Saturday, 21 April 2012

F1 Ignominy

A bloodied sport
If there is any sport of questionable moral value then it is Formula One. Setting aside arguments over its gas-guzzling octane fuelled stagings, the noise, air, and visual pollution of hectares of vintage land across the globe, and its greedy financial model, the sport, if one can call it such, is morally corrupt. None more so exemplified then by the boss of this private empire, Bernie Ecclestone.

Money from race hosting rights trumps television advertising and other sources of revenue. Leading Mr Ecclestone to cater to emerging markets in recent years by establishing the Indian, Chinese, Singaporean Grand Prix on the race calender. The Bahrain Grand Prix, being held over this weekend, was setup in 2004 with much aplomb at the fixture's novelty, which included 'dressed' Pit Girls, non-alcoholic drinks, and glued sand; opening up an enormous middle eastern market.

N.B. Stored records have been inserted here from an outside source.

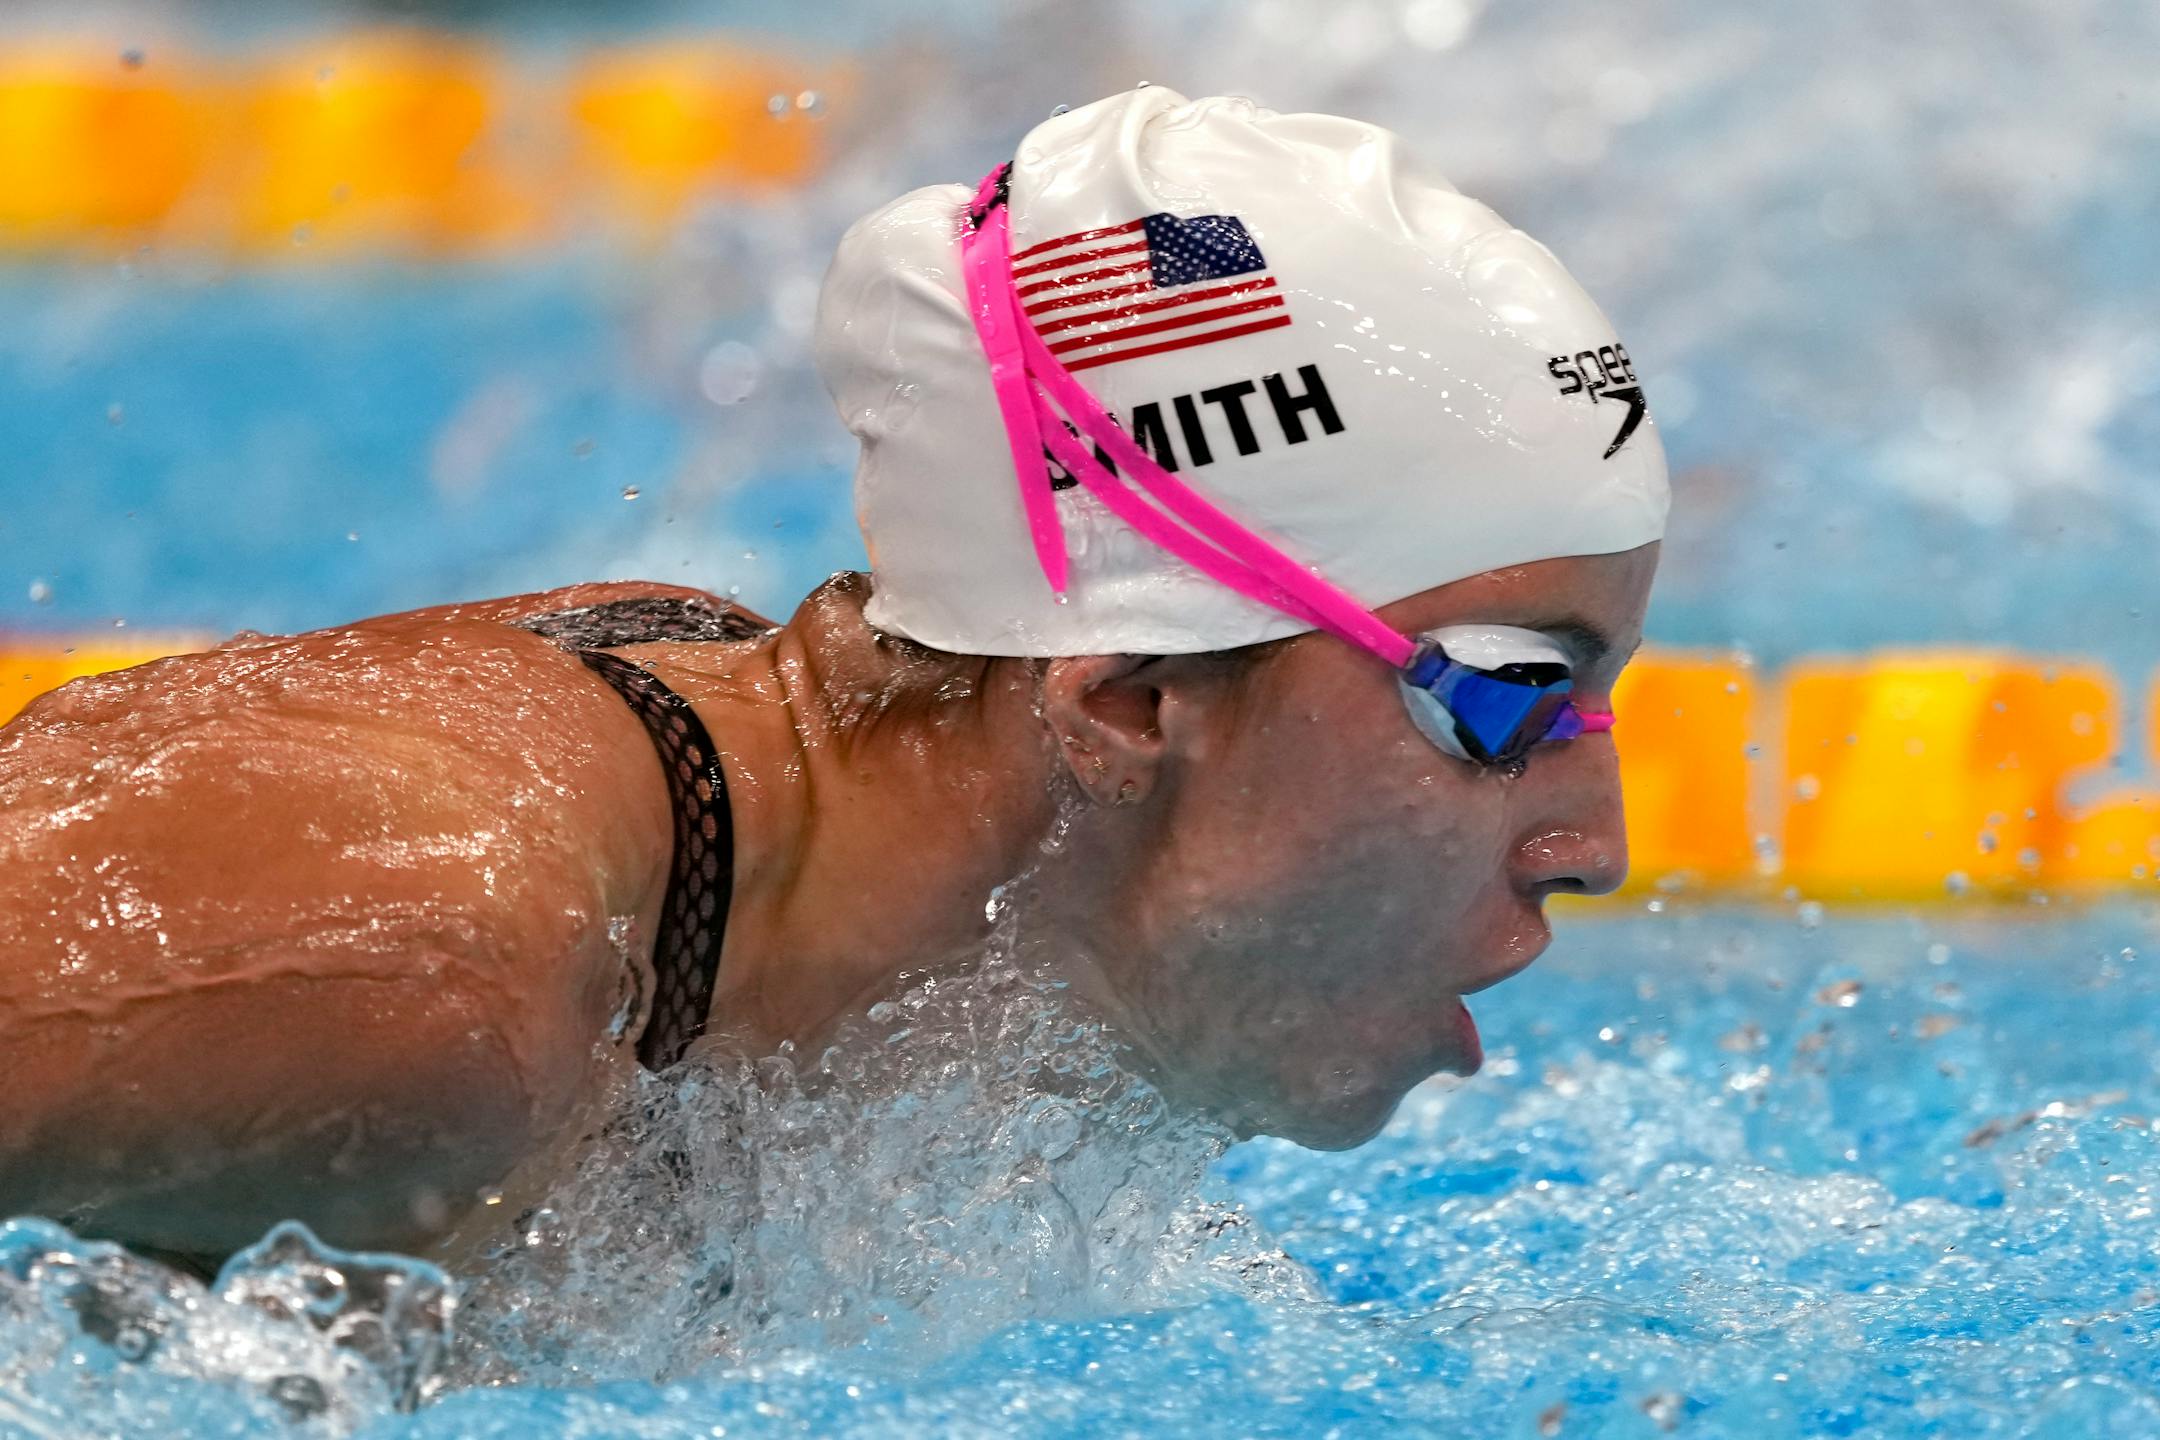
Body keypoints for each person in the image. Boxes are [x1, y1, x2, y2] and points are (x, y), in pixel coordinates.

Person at [0, 87, 1667, 1269]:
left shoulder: (777, 914)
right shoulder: (426, 974)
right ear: (1128, 699)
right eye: (1509, 697)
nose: (1594, 838)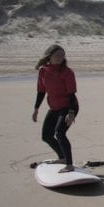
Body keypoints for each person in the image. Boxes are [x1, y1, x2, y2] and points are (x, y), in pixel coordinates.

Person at [32, 45, 79, 173]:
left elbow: (71, 94)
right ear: (49, 56)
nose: (60, 58)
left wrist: (71, 113)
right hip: (54, 107)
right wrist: (36, 109)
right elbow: (41, 91)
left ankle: (69, 164)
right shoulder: (43, 71)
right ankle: (62, 157)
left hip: (69, 106)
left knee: (60, 133)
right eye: (58, 55)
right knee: (46, 136)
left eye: (62, 55)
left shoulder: (67, 72)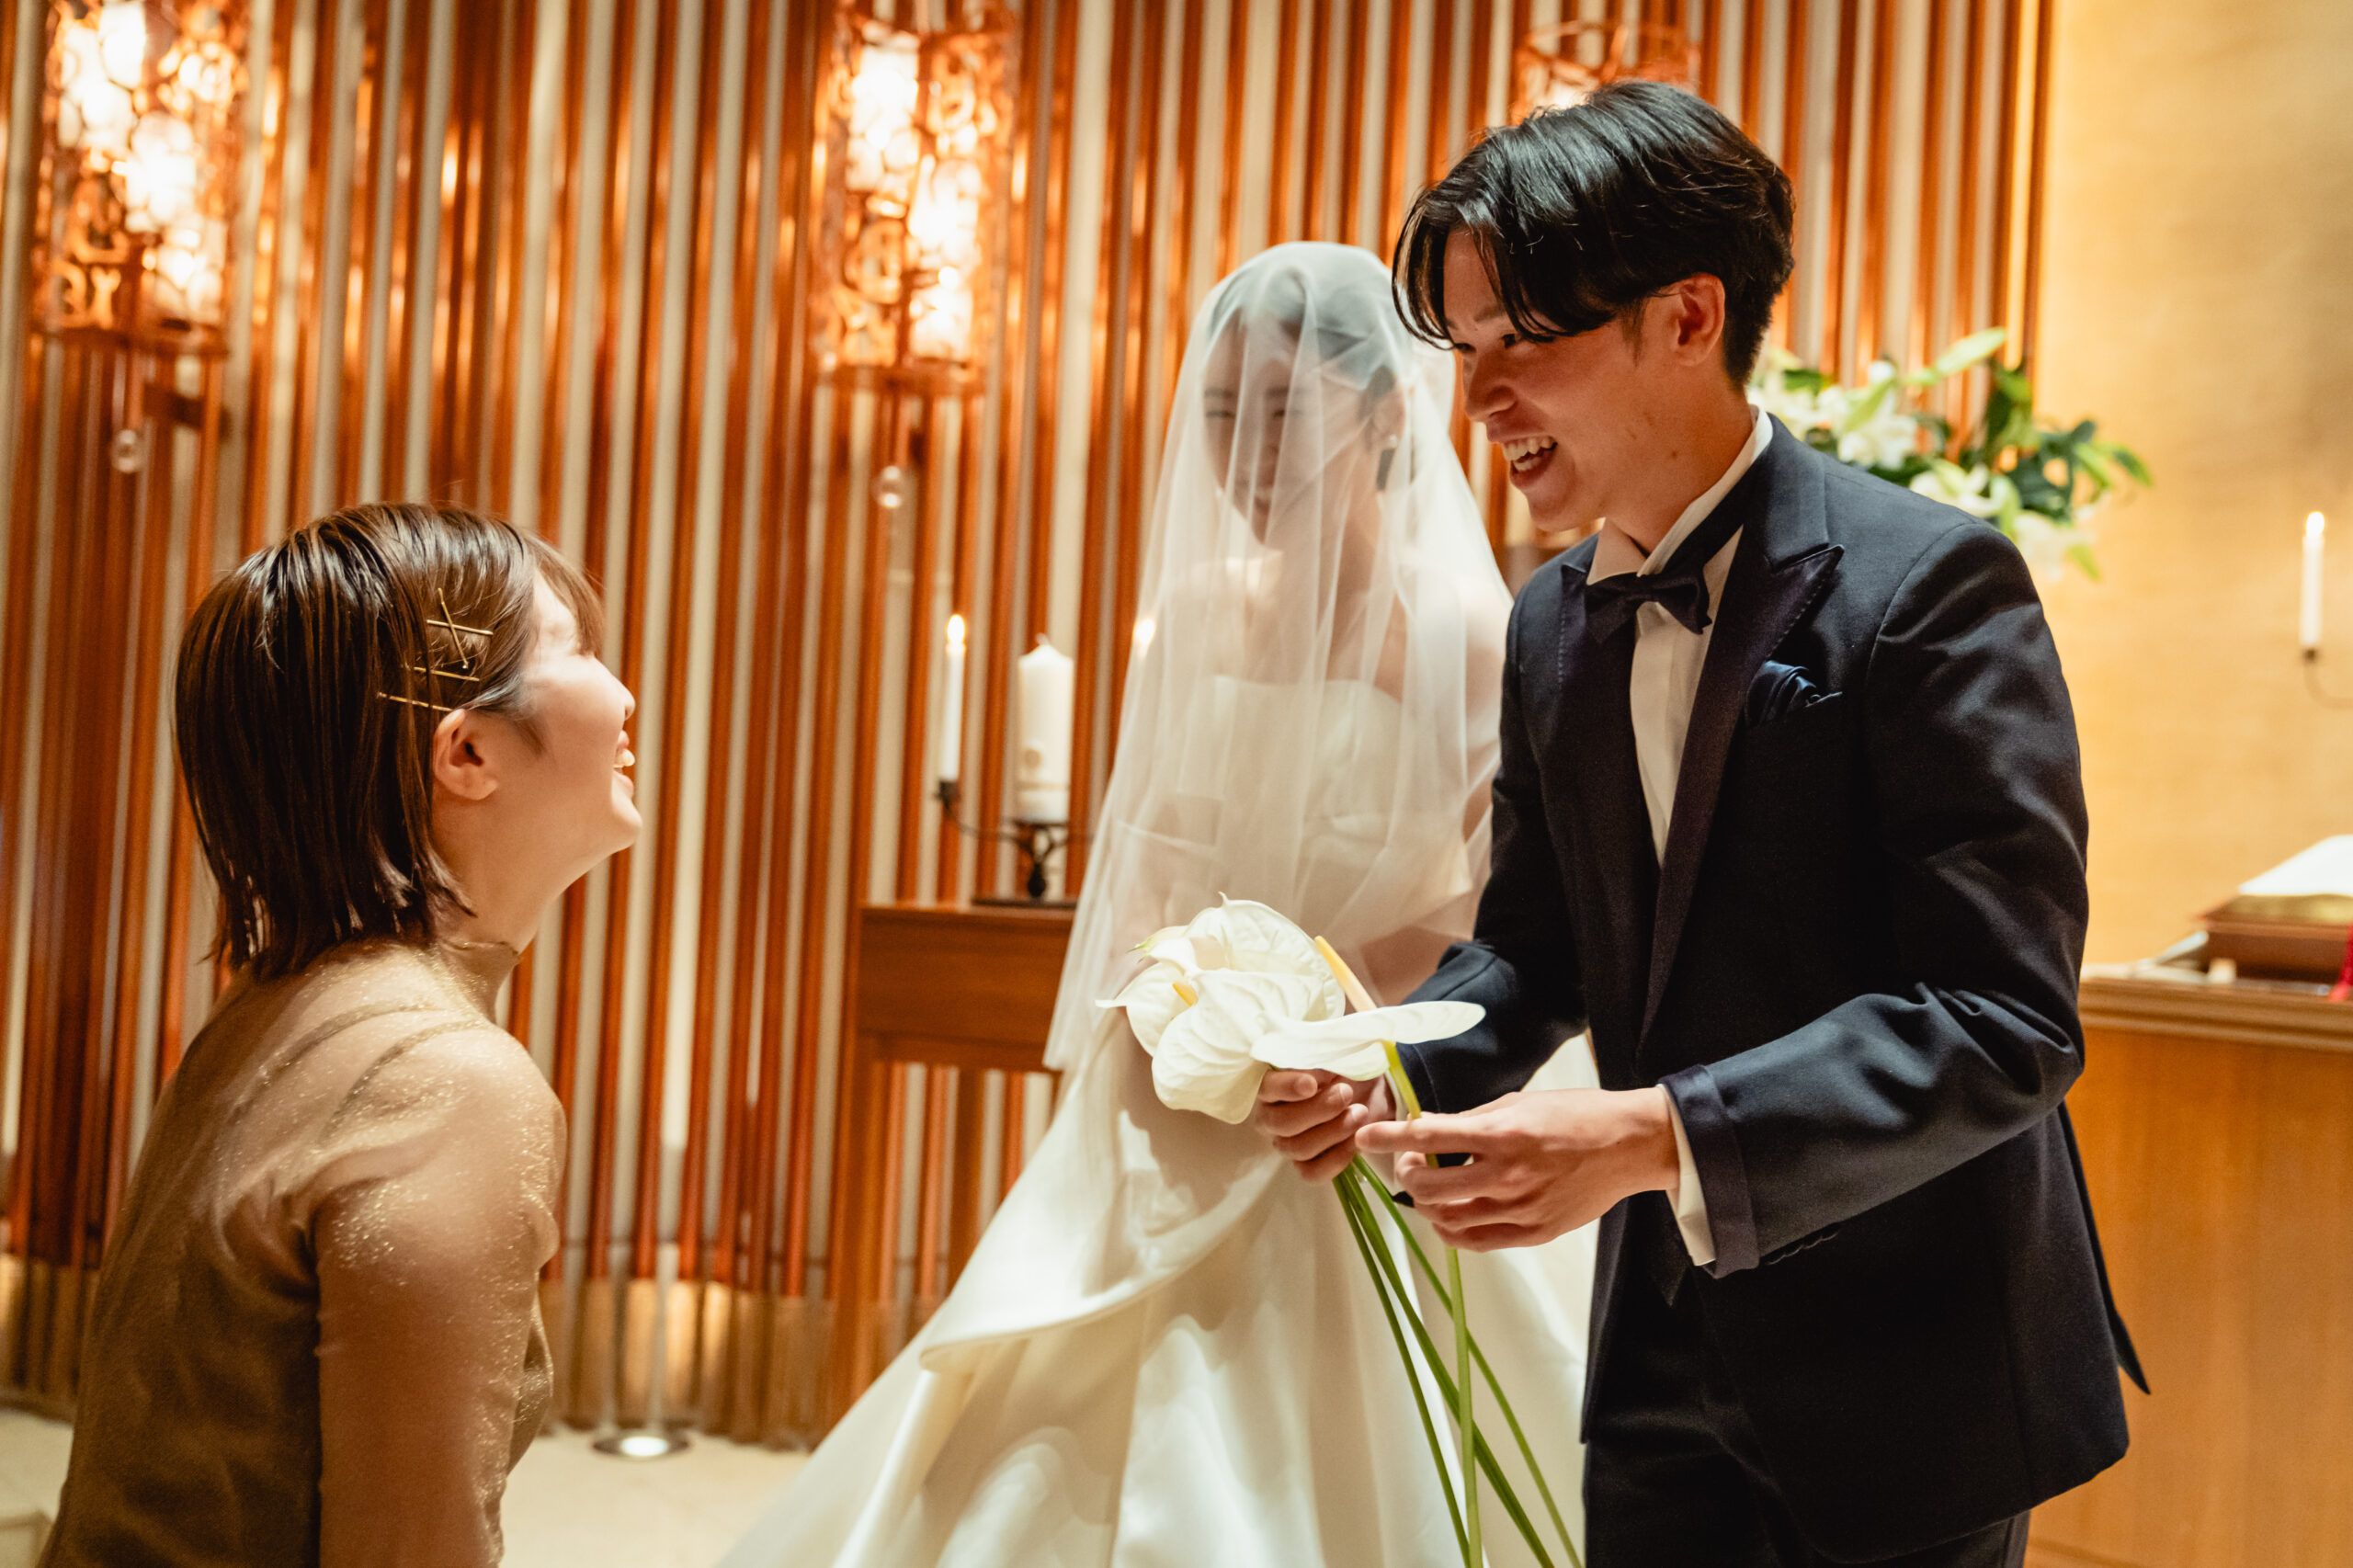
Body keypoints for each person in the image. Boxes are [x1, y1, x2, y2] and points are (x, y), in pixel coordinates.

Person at [1262, 84, 2143, 1568]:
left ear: (1687, 315)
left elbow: (2004, 1017)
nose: (1481, 400)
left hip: (1909, 1359)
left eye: (1524, 338)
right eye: (1465, 349)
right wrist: (1381, 1060)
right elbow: (1530, 953)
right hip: (1659, 1360)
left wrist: (1649, 1132)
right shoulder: (1550, 623)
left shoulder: (1932, 584)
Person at [722, 242, 1593, 1568]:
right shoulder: (1202, 611)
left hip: (1370, 1067)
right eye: (1223, 413)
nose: (1245, 452)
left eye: (1282, 410)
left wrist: (1313, 1019)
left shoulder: (1475, 634)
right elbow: (1156, 857)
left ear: (1380, 413)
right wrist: (1171, 989)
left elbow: (1497, 909)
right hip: (1189, 1067)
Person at [42, 505, 638, 1567]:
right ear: (467, 750)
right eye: (578, 649)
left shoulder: (275, 998)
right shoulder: (447, 1079)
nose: (625, 693)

By not recognising the Bahrain race's significance in justifying the minority-absolute rule of another Middle Eastern Despot, Mr Ecclestone and his sport become morally vacuous. Sport has always been loaded with politics. It is the cultural symbolism of sport that enables the appeasement of the masses. Bahrain is currently locked in a one-sided battle to oppress its majority shia population in favour of an extractive elite. By neglecting this, Formula One has lost its appeal to many, including myself.